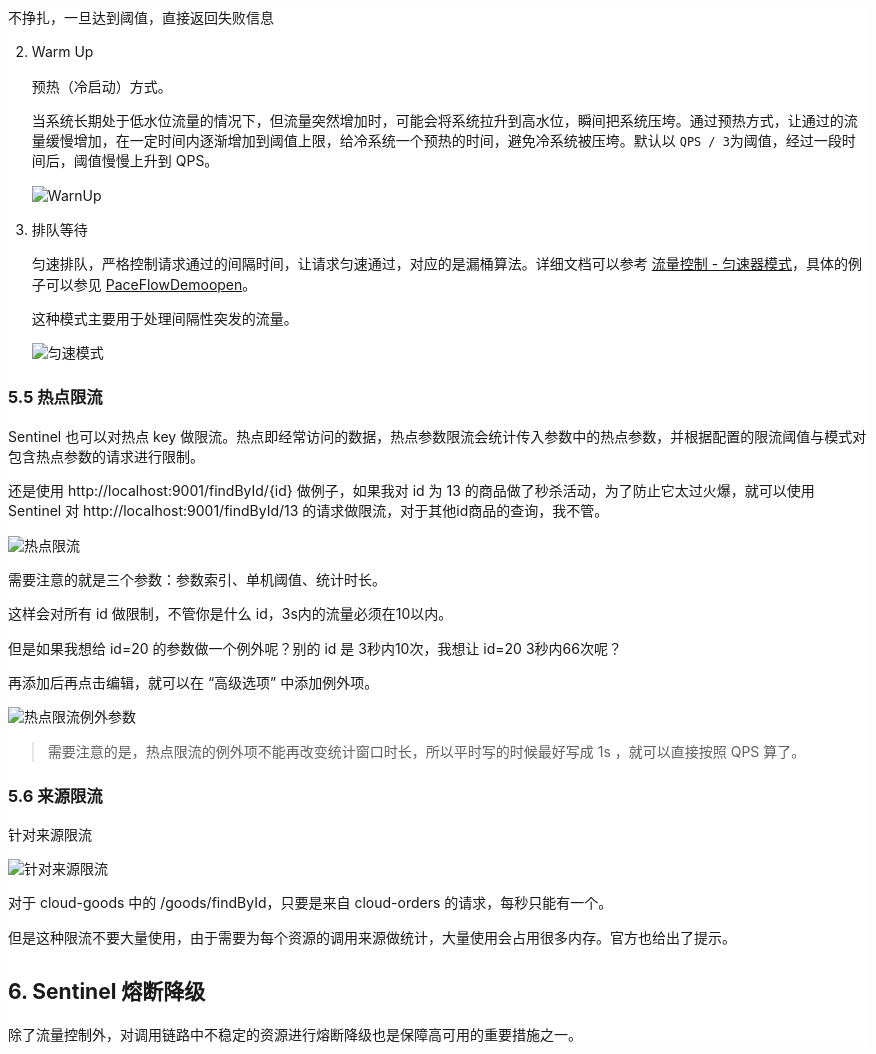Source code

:    不挣扎，一旦达到阈值，直接返回失败信息

2. Warm Up

   预热（冷启动）方式。

   当系统长期处于低水位流量的情况下，但流量突然增加时，可能会将系统拉升到高水位，瞬间把系统压垮。通过预热方式，让通过的流量缓慢增加，在一定时间内逐渐增加到阈值上限，给冷系统一个预热的时间，避免冷系统被压垮。默认以 `QPS / 3`为阈值，经过一段时间后，阈值慢慢上升到 QPS。

   ![WarnUp](https://typorehwf.oss-cn-chengdu.aliyuncs.com/20231029130403.png)

3. 排队等待

   匀速排队，严格控制请求通过的间隔时间，让请求匀速通过，对应的是漏桶算法。详细文档可以参考 [流量控制 - 匀速器模式](https://github.com/alibaba/Sentinel/wiki/流量控制-匀速排队模式)，具体的例子可以参见 [PaceFlowDemoopen](https://github.com/alibaba/Sentinel/blob/master/sentinel-demo/sentinel-demo-basic/src/main/java/com/alibaba/csp/sentinel/demo/flow/PaceFlowDemo.java)。

   这种模式主要用于处理间隔性突发的流量。

   ![匀速模式](https://typorehwf.oss-cn-chengdu.aliyuncs.com/202206091702191.png)



### 5.5 热点限流

Sentinel 也可以对热点 key 做限流。热点即经常访问的数据，热点参数限流会统计传入参数中的热点参数，并根据配置的限流阈值与模式对包含热点参数的请求进行限制。

还是使用 http://localhost:9001/findById/{id} 做例子，如果我对 id 为 13 的商品做了秒杀活动，为了防止它太过火爆，就可以使用 Sentinel 对  http://localhost:9001/findById/13 的请求做限流，对于其他id商品的查询，我不管。

![热点限流](https://typorehwf.oss-cn-chengdu.aliyuncs.com/20231029175357.png)

需要注意的就是三个参数：参数索引、单机阈值、统计时长。

这样会对所有 id 做限制，不管你是什么 id，3s内的流量必须在10以内。

但是如果我想给 id=20 的参数做一个例外呢？别的 id 是 3秒内10次，我想让 id=20 3秒内66次呢？

再添加后再点击编辑，就可以在 “高级选项” 中添加例外项。

![热点限流例外参数](https://typorehwf.oss-cn-chengdu.aliyuncs.com/20231029175950.png)

>需要注意的是，热点限流的例外项不能再改变统计窗口时长，所以平时写的时候最好写成 1s ，就可以直接按照 QPS 算了。

### 5.6 来源限流

针对来源限流

![针对来源限流](https://typorehwf.oss-cn-chengdu.aliyuncs.com/202206131652230.png)

对于 cloud-goods 中的 /goods/findById，只要是来自 cloud-orders 的请求，每秒只能有一个。

但是这种限流不要大量使用，由于需要为每个资源的调用来源做统计，大量使用会占用很多内存。官方也给出了提示。

## 6. Sentinel 熔断降级

除了流量控制外，对调用链路中不稳定的资源进行熔断降级也是保障高可用的重要措施之一。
•••••
◆ WORK TASK
Look for the word "针对来源限流". Copy out every line of the data that has it.

◆ RESPONSE BELOW
针对来源限流
![针对来源限流](https://typorehwf.oss-cn-chengdu.aliyuncs.com/202206131652230.png)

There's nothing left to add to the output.